Heck, I'm not a contractor either and if the guy knows what he's doing fine. I do worry about the guys in this co that do electrical because well, you shouldn't be stoned when...

And all of the hvac guys are high, so...


On another note, solar companies have a lot of stoners working so what should you expect?
:no:


----------



## rdr (Oct 25, 2009)

Long as he's not stoned on the job. If so you've got recourse for that. :thumbsup:


----------



## Rudeboy (Oct 6, 2009)

rdr said:


> Long as he's not stoned on the job. If so you've got recourse for that. :thumbsup:


They are, lots of idiots get high on the job.

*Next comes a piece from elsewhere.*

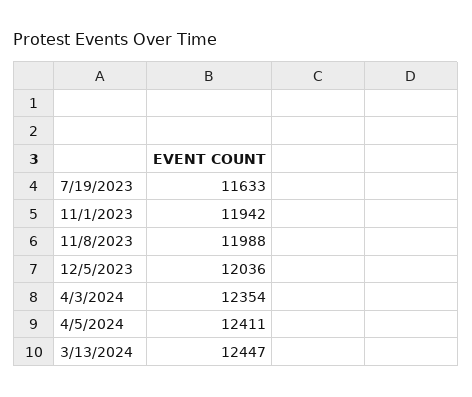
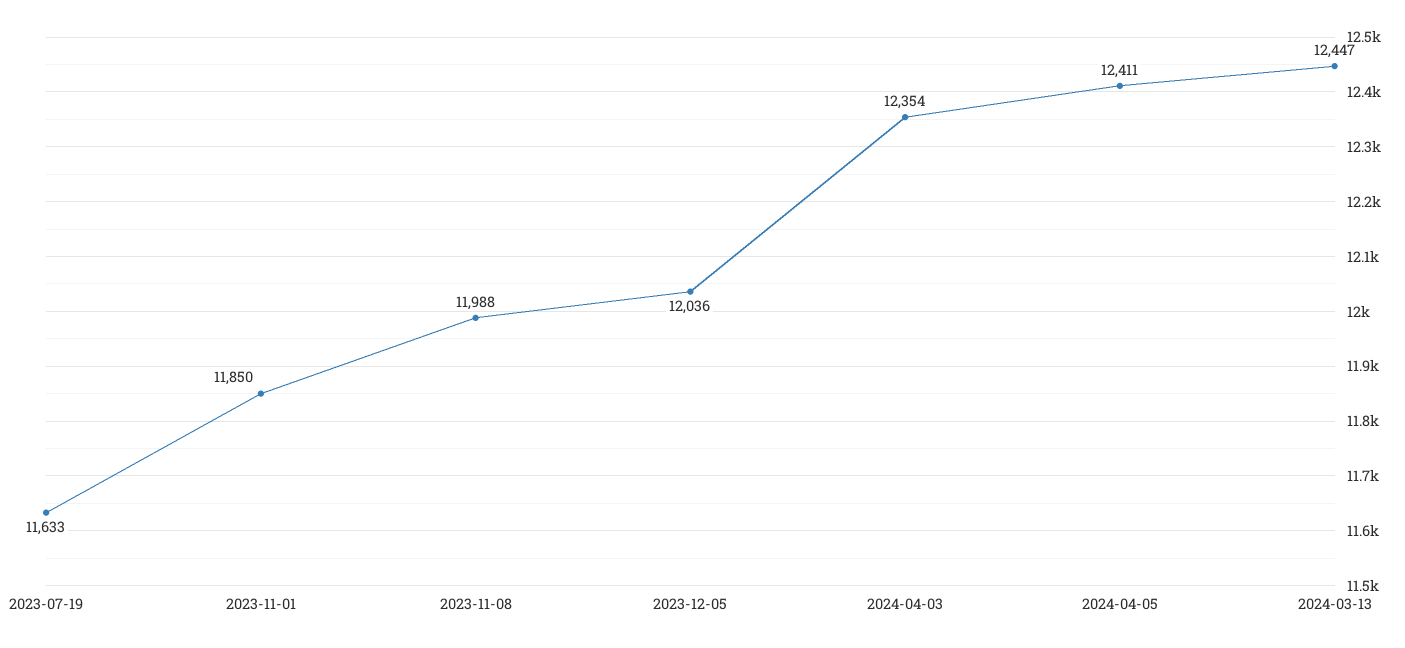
11/1/2023: 11942 -> 11850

It's damn dumb, but I may care more about the average drunk plumber.
:no:

No diss on plumbers, most of them are top notch, top notch!


----------



## John Valdes (May 17, 2007)

Don't be toking on the job like Chong is doing in your avatar. Good way to get a bad reputation and possibly shown the door. Good luck.


----------



## N2wires (Aug 27, 2008)

*Its just a funny avatar*

BTW My avatar is not meant to start a discussion about weed, I just thought it was funny, I like Cheech and Chong. I havent smoked pot for a while, (years) I used to. I cant at all now, so no worries, I will NEVER go to work high because I NEVER get high......


----------



## drsparky (Nov 13, 2008)

I always thought the were funny and I don't smoke pot.:w00t:


----------



## RIVETER (Sep 26, 2009)

*I'm in*

Persevere, work hard...and you will accomplish your dream.


----------



## Rudeboy (Oct 6, 2009)

drsparky said:


> I always thought the were funny and I don't smoke pot.:w00t:


me too, actually.

"Dave's not here!"
:laughing::no::laughing:


----------



## Adam12 (May 28, 2008)

Which local N2 or did I miss it?


----------



## 4444 (Dec 11, 2009)

Congrats! I'm hoping to get in as well. Work hard!


----------